Du 17 décembre 2025 au 18 décembre 2025
Grand Parloir, Lycée Louis-le-Grand, 123 rue Saint-Jacques, 75005 Paris
Inscription en écrivant à lebrejerome@gmail.com
Qu'il s'agisse de la catastrophe de Fukushima, de la pandémie de Covid19 ou, ce qui sera notre point de départ, de sa propre expérience de la transplantation cardiaque et du cancer qui a suivi, la philosophie de Nancy a abordé les expériences les plus difficiles, celles de la maladie, de la catastrophe et du bouleversement. Cette année verra en novembre la réédition de son texte emblématique L'Intrus par le Seuil, près de trois décennies après sa première publication. Cet essai marque un tournant particulier dans la pensée de Nancy: toutes les préoccupations fondamentales auxquelles il s'était consacré – les interrogations portant sur le sujet, la communauté et l'identité même de l'histoire et de la tradition – sont revues d’une manière critique depuis l’épreuve inexpérimentable d’une greffe du cœur. De là ont émergé les thèmes de l'étrangeté et de l'intrusion – qui brisent le soi et ses composantes (organiques, symboliques et imaginaires), y compris le cœur et l'identité supposée douteuse de l'immunité comme de la communauté. Par conséquent, cet essai et les écrits ultérieurs de Nancy constituent une réflexion sur la signification et la fonction des organes du moi et de la société – indiquées dans les transplantations et les immigrations – une réflexion continue et intempestive, car ni le moi ni la société ne peuvent être prescrits à l'avance, comme on le voit dans les discussions contemporaines sur la santé et la politique. Voilà ce qui nous oblige à penser la relation entre les composants et leur compréhension dans les systèmes dynamiques qui sont souvent appelés vie, soi, corps, psyché, société. Ces réflexions de Nancy sont passées de ses premiers écrits, dont La Communauté désœuvrée et La Communauté désavouée, en passant par L'Intrus, jusqu'à son dernier livre Cruor, sans oublier sa remise en question de l'histoire de la philosophie dans des ouvrages comme La Banalité de Heidegger et son dernier essai, « La fin de la philosophie et la tâche de la pensée ».
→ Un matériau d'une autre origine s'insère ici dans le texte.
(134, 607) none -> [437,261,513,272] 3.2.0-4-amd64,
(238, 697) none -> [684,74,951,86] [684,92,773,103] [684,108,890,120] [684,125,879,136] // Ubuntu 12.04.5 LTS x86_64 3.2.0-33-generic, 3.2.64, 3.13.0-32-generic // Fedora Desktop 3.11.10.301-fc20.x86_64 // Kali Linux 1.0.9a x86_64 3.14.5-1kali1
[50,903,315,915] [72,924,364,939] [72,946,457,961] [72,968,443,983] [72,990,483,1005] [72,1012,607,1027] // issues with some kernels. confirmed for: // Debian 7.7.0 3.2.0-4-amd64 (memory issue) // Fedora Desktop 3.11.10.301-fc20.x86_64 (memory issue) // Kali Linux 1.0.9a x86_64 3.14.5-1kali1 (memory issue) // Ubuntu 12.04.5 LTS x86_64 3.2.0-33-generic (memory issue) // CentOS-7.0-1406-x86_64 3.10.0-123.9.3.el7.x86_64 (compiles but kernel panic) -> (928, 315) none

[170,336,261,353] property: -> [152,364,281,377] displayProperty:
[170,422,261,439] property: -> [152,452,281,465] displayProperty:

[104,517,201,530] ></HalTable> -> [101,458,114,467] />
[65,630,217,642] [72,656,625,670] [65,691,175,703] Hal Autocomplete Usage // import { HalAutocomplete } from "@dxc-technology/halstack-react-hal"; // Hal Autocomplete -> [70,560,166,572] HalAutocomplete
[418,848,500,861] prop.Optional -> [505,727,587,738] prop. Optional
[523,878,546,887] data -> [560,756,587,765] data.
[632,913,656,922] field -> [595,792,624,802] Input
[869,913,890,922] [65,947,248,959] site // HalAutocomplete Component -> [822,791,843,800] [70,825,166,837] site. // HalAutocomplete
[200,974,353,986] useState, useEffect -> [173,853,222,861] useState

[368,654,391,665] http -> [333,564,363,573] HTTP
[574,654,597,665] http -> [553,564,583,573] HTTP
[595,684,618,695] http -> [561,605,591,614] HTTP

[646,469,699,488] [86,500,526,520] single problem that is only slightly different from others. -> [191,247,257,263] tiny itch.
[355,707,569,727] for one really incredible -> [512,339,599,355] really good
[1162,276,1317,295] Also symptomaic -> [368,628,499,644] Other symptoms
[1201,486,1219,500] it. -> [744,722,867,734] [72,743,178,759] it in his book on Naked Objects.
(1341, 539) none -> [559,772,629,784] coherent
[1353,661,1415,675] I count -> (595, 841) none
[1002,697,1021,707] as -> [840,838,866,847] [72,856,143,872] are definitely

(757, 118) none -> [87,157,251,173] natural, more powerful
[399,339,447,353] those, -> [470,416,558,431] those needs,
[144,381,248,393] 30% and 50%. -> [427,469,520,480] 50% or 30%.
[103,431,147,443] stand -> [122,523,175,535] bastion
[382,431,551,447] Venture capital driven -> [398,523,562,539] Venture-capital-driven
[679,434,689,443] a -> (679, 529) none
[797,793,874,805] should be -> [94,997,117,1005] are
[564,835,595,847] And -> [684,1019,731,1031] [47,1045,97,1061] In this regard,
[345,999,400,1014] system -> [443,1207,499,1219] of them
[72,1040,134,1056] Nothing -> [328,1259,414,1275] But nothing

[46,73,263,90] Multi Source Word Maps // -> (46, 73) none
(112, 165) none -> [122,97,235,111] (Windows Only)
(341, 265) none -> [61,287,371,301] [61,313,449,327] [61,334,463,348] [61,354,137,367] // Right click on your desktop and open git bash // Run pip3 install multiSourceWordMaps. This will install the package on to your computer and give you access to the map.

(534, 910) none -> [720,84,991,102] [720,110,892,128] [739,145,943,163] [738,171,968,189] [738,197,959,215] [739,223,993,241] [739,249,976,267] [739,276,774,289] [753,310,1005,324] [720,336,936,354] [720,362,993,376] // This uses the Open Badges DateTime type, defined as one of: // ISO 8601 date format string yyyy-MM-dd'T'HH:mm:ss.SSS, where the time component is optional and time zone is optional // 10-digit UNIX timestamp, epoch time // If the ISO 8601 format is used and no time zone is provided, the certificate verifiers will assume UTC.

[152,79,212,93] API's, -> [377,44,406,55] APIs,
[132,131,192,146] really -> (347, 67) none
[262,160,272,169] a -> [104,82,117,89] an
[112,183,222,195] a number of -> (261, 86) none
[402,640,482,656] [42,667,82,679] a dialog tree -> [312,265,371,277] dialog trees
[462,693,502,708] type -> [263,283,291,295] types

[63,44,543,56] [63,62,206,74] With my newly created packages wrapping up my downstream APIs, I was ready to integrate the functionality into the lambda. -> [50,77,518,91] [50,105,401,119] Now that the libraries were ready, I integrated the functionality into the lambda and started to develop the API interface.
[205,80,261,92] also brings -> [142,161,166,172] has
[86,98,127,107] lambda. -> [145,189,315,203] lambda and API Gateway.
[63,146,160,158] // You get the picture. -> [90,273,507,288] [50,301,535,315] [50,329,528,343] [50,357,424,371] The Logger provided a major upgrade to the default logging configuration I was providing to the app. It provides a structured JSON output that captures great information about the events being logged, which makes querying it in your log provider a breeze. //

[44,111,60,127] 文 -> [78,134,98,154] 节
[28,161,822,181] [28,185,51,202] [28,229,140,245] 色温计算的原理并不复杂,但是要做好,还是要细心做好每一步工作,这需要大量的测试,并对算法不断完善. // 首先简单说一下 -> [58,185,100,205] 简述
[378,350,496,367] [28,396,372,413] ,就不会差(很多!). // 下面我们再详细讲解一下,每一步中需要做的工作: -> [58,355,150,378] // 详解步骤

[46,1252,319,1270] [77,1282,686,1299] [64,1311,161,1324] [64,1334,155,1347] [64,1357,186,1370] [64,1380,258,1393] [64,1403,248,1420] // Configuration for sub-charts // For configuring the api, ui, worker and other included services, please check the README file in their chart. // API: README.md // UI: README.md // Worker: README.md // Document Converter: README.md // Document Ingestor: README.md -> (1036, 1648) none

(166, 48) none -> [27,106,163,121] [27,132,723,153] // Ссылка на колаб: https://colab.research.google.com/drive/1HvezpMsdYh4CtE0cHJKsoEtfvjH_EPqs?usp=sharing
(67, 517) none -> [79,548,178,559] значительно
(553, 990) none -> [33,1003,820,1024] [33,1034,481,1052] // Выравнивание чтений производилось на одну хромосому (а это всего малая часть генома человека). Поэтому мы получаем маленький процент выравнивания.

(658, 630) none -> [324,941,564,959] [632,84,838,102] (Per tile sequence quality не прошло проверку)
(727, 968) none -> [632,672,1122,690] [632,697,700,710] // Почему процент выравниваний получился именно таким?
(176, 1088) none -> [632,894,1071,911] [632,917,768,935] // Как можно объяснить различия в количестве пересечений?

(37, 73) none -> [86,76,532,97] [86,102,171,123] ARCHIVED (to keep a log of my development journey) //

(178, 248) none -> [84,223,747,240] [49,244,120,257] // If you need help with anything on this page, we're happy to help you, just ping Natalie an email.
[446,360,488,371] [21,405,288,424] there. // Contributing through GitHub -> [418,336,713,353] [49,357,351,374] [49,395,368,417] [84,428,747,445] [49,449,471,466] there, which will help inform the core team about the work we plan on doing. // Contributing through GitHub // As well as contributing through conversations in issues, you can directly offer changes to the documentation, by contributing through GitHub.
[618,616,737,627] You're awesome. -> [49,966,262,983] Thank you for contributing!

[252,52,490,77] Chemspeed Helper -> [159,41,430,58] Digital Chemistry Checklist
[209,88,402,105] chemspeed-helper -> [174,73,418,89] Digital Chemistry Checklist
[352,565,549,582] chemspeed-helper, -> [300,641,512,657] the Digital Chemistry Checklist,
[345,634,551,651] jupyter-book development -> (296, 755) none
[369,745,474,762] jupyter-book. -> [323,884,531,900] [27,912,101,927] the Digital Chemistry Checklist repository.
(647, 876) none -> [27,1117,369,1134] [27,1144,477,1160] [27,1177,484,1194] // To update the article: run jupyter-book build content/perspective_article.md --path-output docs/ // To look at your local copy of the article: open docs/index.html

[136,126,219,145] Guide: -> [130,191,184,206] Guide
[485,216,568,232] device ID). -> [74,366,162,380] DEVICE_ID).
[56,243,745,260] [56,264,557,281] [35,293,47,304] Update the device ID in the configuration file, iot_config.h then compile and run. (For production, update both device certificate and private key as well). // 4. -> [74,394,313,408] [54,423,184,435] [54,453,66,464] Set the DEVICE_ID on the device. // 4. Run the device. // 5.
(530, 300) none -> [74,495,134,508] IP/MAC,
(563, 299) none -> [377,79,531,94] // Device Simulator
C'est précisément dans cette réflexion sur la santé et la politique que les recherches émergentes en sciences humaines de la santé et en sciences humaines doivent rencontrer les écrits de Nancy et leur pertinence vis-à-vis des questions qu’elles soulèvent. L'Intrus de Nancy a anticipé la pensée actuelle révélant que la santé est une idée à laquelle la guérison, tout comme la position de soi comme sujet et comme corps ne correspondent pas facilement. Il a enregistré dans son propre corps et dans son devenir étranger comment la médecine moderne, les décisions et les interventions médicales s'immiscent dans la totalité (qui parle étymologiquement dans le mot santé) que nous sommes habitués à assumer. Comment alors pensons-nous la santé et l'épanouissement humain, auxquels la souffrance humaine n’est pas étrangère, mais dont les déterminations historiques de « l'humanité » et de « l'humanisme » nous ont écartés de manière diverse et persistante ? La santé, plutôt que la médecine seule, est devenue l'objet de nouvelles orientations de la recherche et de la pédagogie impliquant que la biologie et la médecine soient débordées par une pensée des naufrages personnels et collectifs que l'humanité traverse aujourd'hui, comme en témoignent les nombreuses catastrophes et épidémies dans lesquelles l'action humaine, et même le mal, sont ou directement ou indirectement impliqués. Penser les humanités de la santé avec Nancy est une invitation à se rassembler pour réfléchir pour voir comment, loin d'humaniser la médecine, les défis contemporains de la santé mondiale et ses interconnexions avec le changement climatique, les crimes contre l'humanité, la mauvaise gouvernance et le fascisme croissant en politique exigent un examen approfondi de nos concepts et de nos hypothèses – les sciences humaines, n'étant rien d'autre que le nom donné à l’exigence de procéder ainsi.